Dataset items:

● ● ● ● ● ● ●

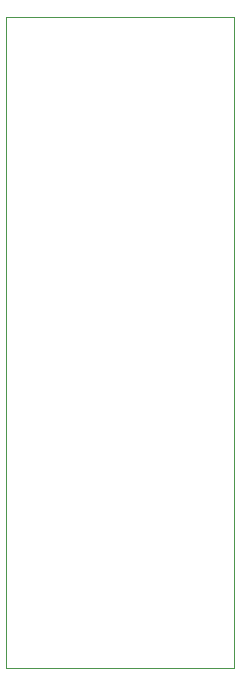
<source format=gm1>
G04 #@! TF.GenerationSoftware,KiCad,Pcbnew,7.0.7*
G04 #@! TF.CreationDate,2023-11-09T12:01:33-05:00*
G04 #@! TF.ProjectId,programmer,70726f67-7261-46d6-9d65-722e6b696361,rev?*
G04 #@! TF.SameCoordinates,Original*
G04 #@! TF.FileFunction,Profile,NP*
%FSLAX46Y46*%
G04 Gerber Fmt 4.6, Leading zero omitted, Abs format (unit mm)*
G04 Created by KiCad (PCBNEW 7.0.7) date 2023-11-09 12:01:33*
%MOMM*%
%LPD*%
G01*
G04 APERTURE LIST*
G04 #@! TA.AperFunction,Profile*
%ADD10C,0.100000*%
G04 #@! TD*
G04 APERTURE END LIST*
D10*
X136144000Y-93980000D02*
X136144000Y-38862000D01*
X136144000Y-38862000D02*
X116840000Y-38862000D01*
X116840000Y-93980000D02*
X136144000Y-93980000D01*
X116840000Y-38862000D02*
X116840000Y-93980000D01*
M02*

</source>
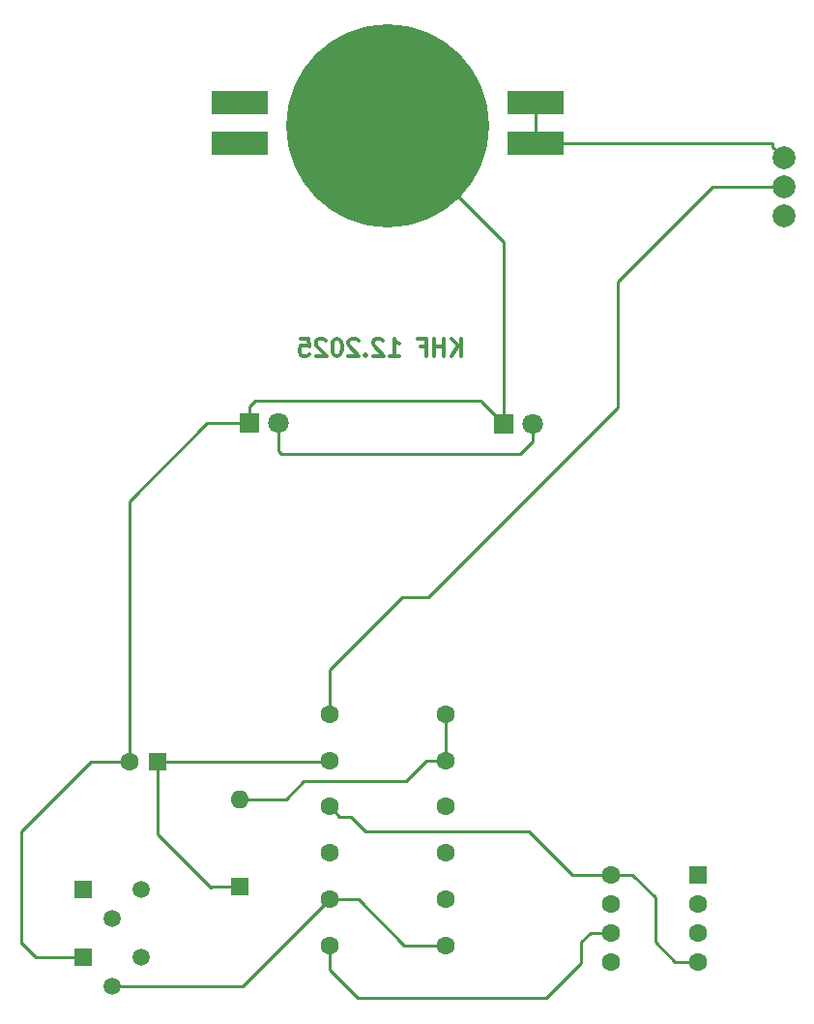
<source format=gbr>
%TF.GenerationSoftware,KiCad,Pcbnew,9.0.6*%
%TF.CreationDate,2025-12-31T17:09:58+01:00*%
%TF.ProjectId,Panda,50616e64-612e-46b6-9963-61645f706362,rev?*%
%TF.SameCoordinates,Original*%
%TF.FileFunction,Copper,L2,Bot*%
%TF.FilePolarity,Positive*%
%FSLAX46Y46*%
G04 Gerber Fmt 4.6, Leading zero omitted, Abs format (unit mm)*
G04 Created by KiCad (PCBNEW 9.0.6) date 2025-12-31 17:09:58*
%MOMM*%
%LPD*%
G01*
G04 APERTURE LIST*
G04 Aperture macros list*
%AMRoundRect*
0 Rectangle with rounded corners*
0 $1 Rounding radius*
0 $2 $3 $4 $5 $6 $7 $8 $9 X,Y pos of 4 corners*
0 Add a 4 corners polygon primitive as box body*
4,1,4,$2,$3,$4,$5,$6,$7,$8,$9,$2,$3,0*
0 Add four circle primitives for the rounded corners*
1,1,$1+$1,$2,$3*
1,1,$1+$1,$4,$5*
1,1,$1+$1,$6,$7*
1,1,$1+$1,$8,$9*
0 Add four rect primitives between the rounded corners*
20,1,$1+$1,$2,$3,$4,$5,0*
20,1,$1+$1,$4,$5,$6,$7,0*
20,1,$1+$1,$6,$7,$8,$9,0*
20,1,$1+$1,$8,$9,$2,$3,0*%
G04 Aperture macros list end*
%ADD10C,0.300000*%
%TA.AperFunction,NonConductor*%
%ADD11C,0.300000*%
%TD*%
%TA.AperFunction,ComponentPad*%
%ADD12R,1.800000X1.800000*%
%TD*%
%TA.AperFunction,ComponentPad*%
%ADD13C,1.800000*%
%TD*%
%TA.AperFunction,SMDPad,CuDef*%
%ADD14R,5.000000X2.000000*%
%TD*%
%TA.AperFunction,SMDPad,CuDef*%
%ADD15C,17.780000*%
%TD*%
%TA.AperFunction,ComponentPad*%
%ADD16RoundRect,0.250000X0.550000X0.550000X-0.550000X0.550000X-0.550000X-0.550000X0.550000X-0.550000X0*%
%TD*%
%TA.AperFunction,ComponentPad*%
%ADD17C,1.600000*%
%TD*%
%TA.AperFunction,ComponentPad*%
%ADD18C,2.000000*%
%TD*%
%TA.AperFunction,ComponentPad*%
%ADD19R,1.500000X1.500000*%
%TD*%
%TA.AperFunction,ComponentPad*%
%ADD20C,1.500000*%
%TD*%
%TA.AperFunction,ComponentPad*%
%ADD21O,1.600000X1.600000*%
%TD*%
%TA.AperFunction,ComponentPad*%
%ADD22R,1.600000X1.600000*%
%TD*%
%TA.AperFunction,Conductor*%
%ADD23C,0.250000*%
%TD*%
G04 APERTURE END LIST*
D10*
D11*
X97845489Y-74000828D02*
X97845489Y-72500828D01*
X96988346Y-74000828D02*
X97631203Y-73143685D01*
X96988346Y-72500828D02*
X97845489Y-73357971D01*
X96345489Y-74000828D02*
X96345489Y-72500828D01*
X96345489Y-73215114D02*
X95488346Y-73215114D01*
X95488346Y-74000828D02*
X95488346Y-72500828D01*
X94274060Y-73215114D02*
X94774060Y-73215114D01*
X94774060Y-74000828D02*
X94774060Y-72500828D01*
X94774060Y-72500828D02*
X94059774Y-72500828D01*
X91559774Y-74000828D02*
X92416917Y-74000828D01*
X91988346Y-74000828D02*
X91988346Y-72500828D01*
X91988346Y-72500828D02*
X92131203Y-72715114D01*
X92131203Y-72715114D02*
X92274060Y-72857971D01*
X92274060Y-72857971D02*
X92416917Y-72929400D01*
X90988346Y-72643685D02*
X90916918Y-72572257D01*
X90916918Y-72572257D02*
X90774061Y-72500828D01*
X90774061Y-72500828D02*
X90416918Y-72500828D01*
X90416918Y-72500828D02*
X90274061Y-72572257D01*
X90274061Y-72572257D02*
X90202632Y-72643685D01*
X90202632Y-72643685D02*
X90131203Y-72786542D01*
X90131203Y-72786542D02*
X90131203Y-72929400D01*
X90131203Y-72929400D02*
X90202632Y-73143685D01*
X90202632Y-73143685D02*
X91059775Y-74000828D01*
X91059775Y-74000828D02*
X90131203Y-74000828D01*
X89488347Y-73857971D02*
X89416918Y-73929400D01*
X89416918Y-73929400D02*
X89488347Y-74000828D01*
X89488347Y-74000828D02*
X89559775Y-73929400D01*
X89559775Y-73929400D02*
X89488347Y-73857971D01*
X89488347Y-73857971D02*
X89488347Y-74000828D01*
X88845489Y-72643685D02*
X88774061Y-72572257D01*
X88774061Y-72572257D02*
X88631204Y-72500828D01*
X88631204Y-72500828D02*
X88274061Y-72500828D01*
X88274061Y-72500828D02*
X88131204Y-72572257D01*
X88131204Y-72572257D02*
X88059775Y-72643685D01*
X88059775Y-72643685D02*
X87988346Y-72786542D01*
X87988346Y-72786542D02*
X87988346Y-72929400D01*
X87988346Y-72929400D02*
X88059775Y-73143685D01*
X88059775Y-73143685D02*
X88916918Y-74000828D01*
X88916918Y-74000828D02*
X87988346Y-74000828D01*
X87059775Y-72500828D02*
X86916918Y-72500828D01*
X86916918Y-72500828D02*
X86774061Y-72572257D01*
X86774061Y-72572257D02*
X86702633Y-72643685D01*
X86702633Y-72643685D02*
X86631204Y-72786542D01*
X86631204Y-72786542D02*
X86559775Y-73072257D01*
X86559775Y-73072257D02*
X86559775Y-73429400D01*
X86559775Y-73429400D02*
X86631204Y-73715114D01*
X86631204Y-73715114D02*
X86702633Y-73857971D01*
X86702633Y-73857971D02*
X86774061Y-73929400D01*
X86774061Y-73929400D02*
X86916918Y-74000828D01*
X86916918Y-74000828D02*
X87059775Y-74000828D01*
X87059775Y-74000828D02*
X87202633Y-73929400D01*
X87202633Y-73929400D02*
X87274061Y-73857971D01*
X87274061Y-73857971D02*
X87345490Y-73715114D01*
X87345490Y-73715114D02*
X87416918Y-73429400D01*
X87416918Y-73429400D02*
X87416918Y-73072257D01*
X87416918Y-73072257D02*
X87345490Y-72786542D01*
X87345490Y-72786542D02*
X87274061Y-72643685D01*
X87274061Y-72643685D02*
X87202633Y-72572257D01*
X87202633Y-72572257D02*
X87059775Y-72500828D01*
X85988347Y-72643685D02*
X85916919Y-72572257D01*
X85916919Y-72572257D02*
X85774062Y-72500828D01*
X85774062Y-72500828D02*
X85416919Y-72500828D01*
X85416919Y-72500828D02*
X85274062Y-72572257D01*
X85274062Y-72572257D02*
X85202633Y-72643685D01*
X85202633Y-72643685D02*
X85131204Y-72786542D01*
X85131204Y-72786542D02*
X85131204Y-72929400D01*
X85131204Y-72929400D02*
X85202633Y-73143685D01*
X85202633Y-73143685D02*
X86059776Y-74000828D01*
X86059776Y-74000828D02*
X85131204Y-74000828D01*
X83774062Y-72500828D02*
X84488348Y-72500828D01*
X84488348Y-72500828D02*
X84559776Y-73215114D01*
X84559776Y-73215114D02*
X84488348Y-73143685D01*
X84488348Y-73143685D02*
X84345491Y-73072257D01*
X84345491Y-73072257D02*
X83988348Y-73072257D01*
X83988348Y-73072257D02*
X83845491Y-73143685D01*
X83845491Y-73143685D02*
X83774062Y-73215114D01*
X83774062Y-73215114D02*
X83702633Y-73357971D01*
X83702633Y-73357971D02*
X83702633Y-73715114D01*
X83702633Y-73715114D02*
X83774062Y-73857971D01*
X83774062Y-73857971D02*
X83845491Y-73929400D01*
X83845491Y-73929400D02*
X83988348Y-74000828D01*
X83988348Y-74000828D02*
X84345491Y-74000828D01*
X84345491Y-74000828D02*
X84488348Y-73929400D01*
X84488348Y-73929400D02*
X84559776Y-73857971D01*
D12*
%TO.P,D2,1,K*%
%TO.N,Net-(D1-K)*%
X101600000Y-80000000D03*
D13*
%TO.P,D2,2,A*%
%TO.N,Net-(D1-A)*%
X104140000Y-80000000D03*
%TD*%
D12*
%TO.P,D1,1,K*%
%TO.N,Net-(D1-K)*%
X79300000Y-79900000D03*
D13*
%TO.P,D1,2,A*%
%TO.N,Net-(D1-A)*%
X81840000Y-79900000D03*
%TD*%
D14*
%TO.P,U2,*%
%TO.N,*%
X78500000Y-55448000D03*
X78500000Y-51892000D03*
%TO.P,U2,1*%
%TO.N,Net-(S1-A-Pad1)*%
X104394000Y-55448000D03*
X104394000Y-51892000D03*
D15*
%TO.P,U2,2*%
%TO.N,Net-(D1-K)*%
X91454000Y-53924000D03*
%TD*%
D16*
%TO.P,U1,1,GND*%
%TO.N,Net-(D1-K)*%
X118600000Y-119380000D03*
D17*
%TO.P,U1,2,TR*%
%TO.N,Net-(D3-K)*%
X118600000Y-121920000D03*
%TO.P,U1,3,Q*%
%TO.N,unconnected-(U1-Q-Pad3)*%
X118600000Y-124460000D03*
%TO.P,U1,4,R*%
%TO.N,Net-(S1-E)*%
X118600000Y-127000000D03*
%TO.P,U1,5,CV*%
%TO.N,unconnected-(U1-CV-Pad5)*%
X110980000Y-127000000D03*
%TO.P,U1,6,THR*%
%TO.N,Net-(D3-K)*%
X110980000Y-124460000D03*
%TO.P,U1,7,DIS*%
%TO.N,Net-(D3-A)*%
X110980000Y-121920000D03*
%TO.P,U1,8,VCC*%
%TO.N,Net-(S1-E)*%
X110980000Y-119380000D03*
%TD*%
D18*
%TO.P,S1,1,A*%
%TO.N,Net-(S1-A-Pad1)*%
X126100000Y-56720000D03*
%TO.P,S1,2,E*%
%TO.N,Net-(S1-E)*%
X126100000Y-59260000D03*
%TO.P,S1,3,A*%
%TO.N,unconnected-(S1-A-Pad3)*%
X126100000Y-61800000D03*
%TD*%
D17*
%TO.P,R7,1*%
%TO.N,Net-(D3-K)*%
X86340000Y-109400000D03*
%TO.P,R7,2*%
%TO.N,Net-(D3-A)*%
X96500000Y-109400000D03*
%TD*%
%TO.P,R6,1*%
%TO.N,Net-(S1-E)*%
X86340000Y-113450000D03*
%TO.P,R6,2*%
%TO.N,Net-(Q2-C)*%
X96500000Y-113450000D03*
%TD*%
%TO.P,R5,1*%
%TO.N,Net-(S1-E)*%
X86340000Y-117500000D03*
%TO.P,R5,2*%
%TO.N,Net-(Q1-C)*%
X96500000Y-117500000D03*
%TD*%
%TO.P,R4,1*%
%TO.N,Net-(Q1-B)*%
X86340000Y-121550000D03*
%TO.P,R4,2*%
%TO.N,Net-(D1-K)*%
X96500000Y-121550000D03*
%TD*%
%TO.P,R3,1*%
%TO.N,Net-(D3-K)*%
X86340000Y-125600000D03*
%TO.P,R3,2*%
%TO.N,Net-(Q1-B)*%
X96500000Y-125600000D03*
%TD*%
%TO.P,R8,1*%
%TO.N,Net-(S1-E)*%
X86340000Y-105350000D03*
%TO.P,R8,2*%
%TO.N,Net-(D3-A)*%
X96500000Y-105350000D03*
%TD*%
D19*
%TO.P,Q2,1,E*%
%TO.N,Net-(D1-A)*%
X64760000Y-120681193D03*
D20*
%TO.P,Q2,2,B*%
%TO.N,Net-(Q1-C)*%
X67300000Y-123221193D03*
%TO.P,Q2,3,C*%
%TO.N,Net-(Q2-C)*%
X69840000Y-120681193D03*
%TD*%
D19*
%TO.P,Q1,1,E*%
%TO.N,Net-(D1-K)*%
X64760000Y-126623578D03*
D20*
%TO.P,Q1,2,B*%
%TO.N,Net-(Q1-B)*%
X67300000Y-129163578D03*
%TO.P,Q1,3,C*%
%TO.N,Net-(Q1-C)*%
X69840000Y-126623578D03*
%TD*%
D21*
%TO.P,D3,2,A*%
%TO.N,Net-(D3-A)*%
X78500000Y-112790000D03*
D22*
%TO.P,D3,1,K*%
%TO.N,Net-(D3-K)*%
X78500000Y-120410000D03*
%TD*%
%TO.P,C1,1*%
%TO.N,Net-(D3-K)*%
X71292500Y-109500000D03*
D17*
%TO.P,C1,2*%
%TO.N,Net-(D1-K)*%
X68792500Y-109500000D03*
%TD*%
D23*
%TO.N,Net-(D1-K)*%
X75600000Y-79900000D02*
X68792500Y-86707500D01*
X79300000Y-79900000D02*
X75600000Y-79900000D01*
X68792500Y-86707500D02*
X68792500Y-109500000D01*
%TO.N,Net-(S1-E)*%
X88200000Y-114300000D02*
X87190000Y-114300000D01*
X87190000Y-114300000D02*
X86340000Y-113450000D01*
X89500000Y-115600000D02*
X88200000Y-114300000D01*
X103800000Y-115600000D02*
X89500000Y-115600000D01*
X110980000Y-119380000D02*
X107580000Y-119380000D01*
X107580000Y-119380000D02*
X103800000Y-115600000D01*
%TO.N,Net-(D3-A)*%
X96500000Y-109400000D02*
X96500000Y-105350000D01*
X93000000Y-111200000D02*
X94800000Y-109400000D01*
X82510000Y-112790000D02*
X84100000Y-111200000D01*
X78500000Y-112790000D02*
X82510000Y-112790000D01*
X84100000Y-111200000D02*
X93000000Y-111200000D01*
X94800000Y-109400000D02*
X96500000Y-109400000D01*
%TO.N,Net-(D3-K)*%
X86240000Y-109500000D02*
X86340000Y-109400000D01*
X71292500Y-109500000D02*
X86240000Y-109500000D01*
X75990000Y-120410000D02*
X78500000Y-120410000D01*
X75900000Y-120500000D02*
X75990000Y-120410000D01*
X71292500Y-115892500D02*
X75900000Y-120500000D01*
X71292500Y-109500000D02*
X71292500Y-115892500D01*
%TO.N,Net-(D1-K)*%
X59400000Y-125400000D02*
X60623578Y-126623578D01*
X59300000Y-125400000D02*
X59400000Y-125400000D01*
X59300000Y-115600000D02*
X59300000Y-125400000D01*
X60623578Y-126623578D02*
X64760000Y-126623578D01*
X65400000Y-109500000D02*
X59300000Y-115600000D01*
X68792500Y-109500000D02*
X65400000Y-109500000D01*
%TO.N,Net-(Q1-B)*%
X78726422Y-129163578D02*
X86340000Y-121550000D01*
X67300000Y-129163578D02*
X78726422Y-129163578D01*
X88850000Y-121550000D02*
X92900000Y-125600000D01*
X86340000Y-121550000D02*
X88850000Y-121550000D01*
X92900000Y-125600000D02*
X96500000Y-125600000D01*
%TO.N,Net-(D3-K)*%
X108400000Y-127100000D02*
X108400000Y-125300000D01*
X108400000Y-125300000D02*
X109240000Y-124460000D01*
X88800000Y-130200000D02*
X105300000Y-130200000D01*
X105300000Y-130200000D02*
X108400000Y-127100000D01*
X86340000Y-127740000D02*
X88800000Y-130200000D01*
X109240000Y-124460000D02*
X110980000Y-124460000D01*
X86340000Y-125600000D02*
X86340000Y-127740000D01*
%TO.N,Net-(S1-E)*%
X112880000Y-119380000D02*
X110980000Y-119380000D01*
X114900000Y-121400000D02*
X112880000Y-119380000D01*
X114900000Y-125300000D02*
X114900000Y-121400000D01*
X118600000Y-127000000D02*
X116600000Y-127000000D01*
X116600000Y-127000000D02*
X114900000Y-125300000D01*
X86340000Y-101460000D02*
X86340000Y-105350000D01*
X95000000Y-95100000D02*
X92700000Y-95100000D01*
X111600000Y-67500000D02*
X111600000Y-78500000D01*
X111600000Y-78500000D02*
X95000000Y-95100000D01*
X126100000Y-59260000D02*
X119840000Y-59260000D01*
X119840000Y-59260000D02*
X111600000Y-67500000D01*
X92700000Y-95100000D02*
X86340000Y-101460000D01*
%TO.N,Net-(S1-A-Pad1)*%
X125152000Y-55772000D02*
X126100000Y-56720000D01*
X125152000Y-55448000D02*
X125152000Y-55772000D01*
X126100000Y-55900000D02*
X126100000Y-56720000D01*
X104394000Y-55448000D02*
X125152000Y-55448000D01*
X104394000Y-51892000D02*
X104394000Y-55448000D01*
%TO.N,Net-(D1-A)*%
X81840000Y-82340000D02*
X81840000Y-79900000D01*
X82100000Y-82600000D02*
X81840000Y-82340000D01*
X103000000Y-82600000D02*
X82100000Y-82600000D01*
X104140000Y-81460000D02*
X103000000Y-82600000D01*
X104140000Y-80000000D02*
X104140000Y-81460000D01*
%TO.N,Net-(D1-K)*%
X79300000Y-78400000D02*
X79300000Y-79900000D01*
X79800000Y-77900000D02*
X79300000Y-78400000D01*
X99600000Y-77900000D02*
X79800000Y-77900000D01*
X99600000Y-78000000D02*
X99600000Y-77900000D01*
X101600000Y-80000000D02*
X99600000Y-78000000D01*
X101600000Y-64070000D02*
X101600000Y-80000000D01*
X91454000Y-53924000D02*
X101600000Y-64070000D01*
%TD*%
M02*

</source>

● ● ● ● ● ● ●

### YOUR ASSIGNMENT
Of the lines above, extract only those from the line with "X103000000Y-82600000D02*" to the line with "X101600000Y-80000000D01*", both included, exactly as written.

### SOLUTION TO THIS EXERCISE
X103000000Y-82600000D02*
X82100000Y-82600000D01*
X104140000Y-81460000D02*
X103000000Y-82600000D01*
X104140000Y-80000000D02*
X104140000Y-81460000D01*
%TO.N,Net-(D1-K)*%
X79300000Y-78400000D02*
X79300000Y-79900000D01*
X79800000Y-77900000D02*
X79300000Y-78400000D01*
X99600000Y-77900000D02*
X79800000Y-77900000D01*
X99600000Y-78000000D02*
X99600000Y-77900000D01*
X101600000Y-80000000D02*
X99600000Y-78000000D01*
X101600000Y-64070000D02*
X101600000Y-80000000D01*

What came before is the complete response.